The first step in solving problems in public health and making evidence-based decisions is to collect accurate data and to describe, summarize, and present it in such a way that it can be used to address problems. Information consists of data elements or data points which represent the variables of interest. When dealing with public health problems the units of measurement are most often individual people, although if we were studying differences in medical practice across the US, the subjects, or units of measurement, might be hospitals. A population consists of all subjects of interest, in contrast to a sample, which is a subset of the population of interest. It is generally not possible to gather information on all members of a population of interest. Instead, we select a sample from the population of interest, and generalizations about the population are based on the assumption that the sample is representative of the population from which it was drawn.
After completing this module, the student will be able to:
- Distinguish among dichotomous, ordinal, categorical, and continuous variables.
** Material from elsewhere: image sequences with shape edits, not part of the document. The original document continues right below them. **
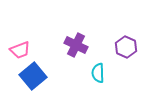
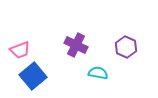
cyan semicircle: rotated 102 degrees clockwise
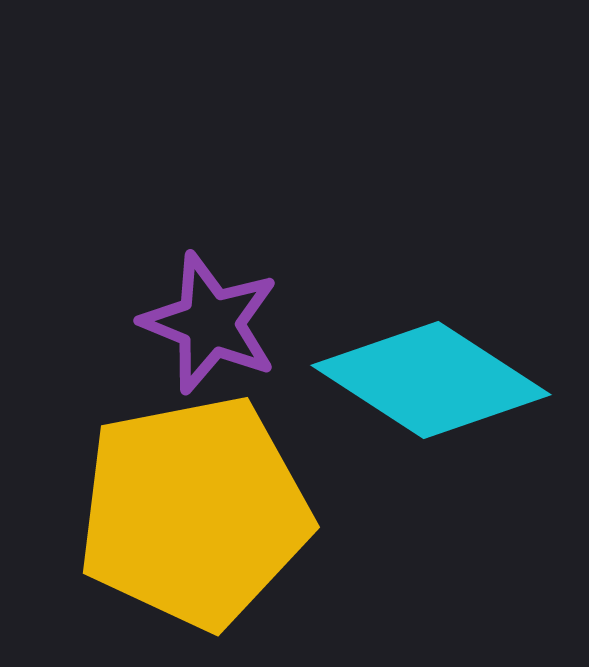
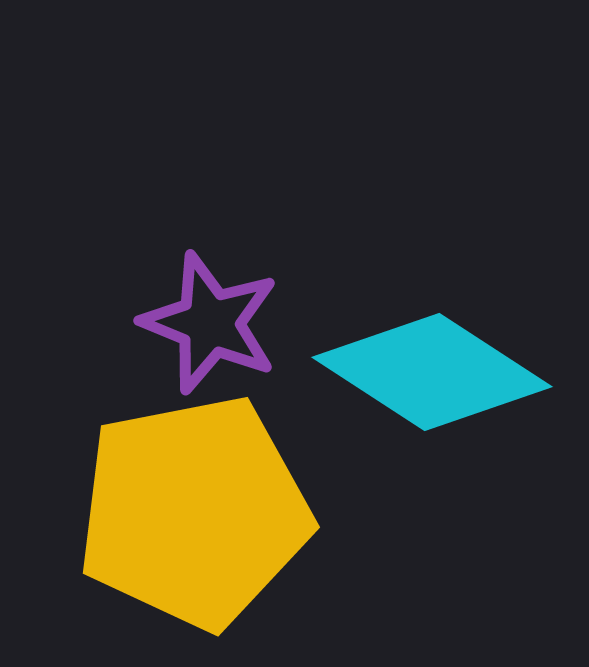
cyan diamond: moved 1 px right, 8 px up
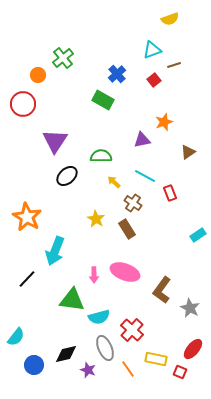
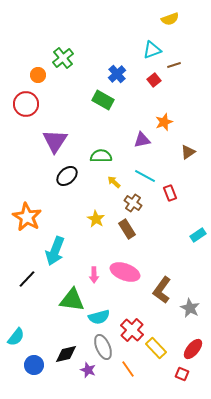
red circle at (23, 104): moved 3 px right
gray ellipse at (105, 348): moved 2 px left, 1 px up
yellow rectangle at (156, 359): moved 11 px up; rotated 35 degrees clockwise
red square at (180, 372): moved 2 px right, 2 px down
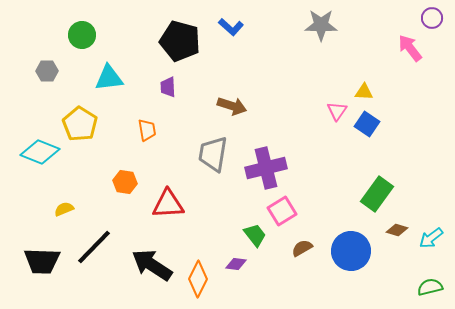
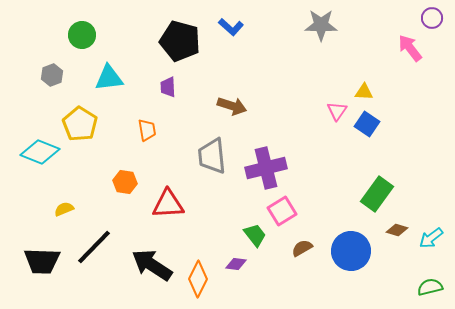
gray hexagon: moved 5 px right, 4 px down; rotated 20 degrees counterclockwise
gray trapezoid: moved 1 px left, 2 px down; rotated 15 degrees counterclockwise
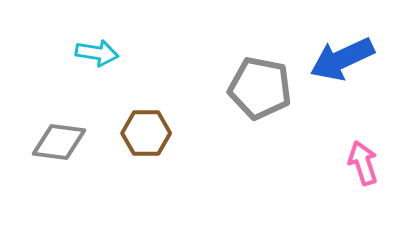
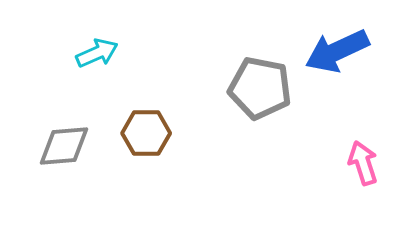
cyan arrow: rotated 33 degrees counterclockwise
blue arrow: moved 5 px left, 8 px up
gray diamond: moved 5 px right, 4 px down; rotated 12 degrees counterclockwise
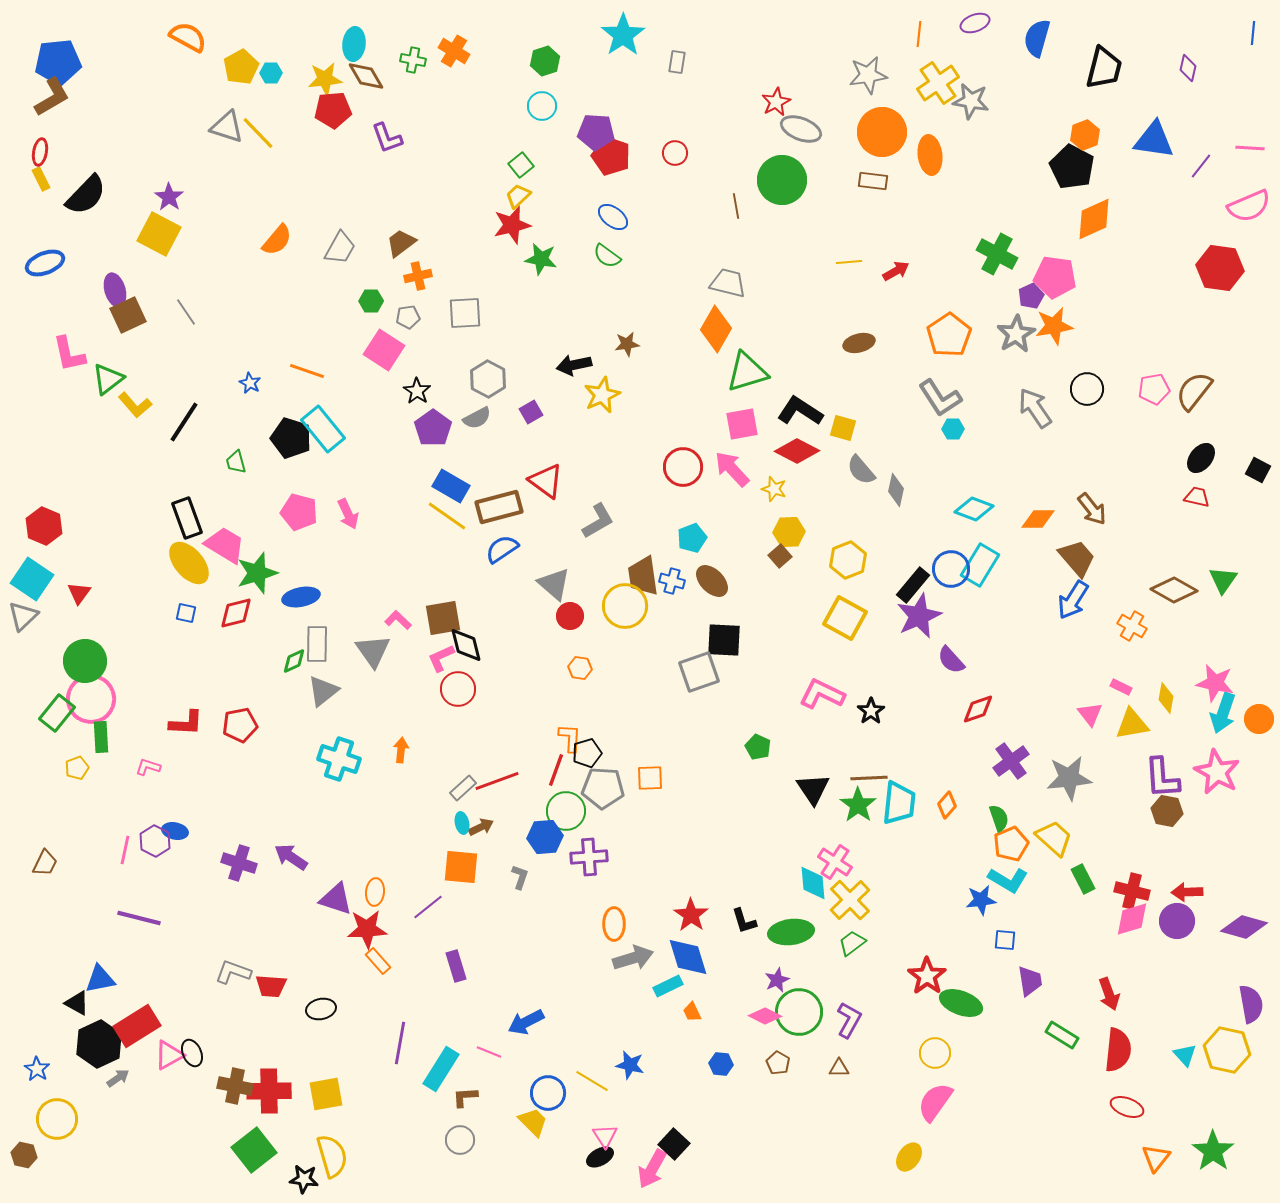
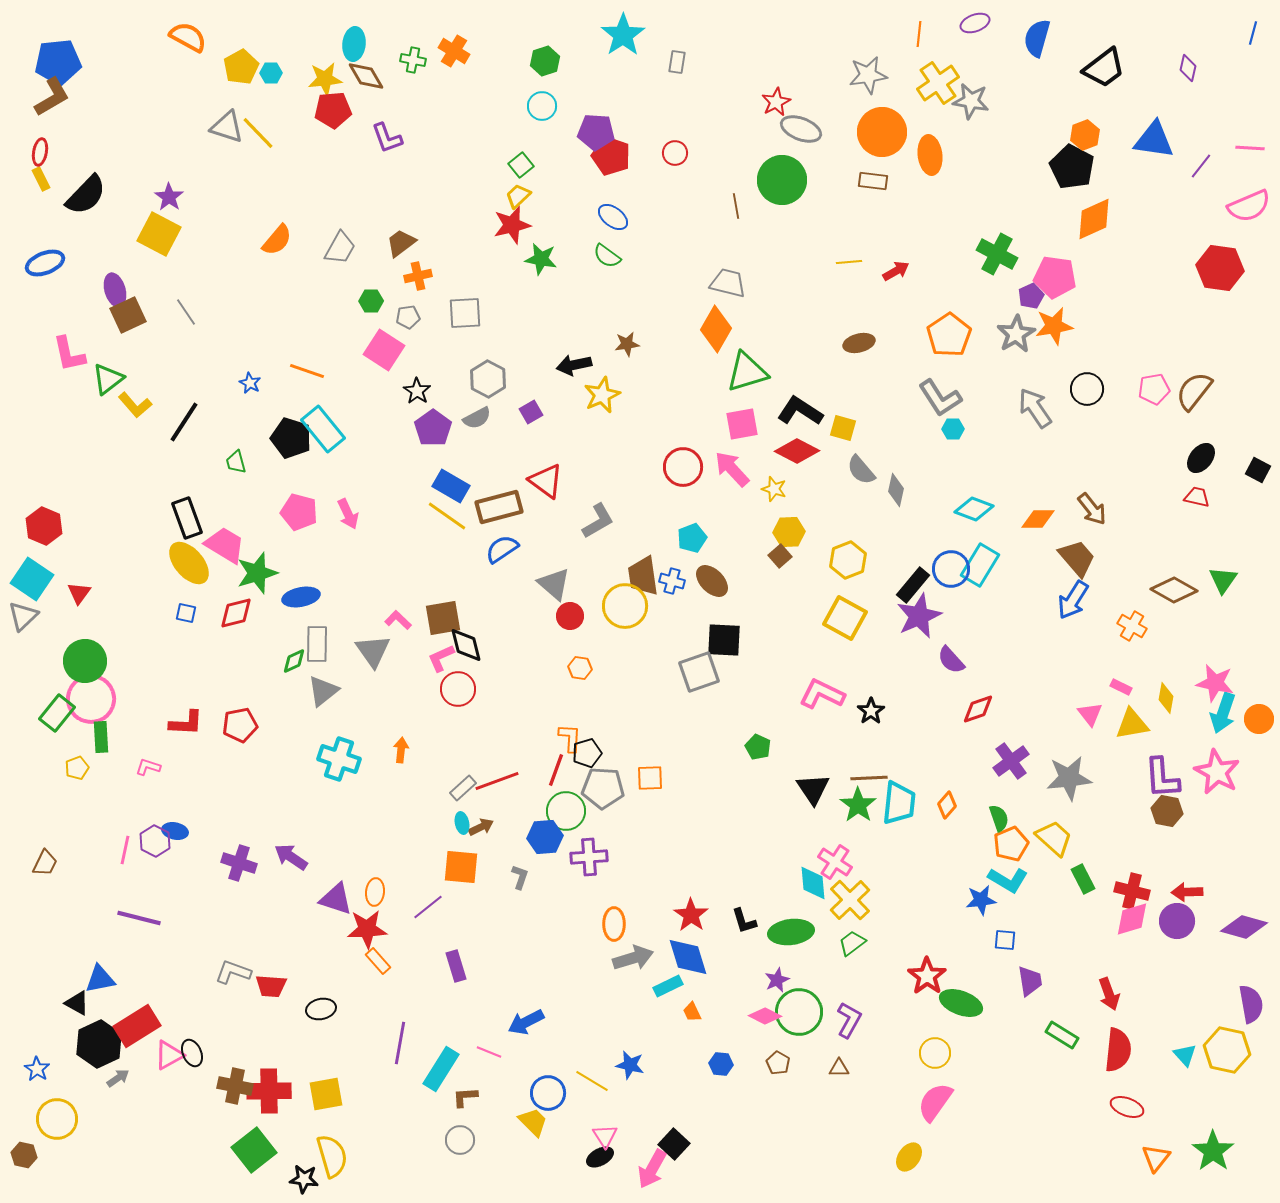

- Identify appropriate numerical and graphical summaries for each variable type.
- Compute a mean, median, standard deviation, quartiles, and range for a continuous variable.
- Construct a frequency distribution table for dichotomous, categorical, and ordinal variables.
- Give an example of when the mean is a better measure of central tendency (location) than the median.
- Interpret the standard deviation of a continuous variable.
- Generate and interpret a box plot for a continuous variable.
- Generate and interpret side-by-side box plots.
- Differentiate between a histogram and a bar chart.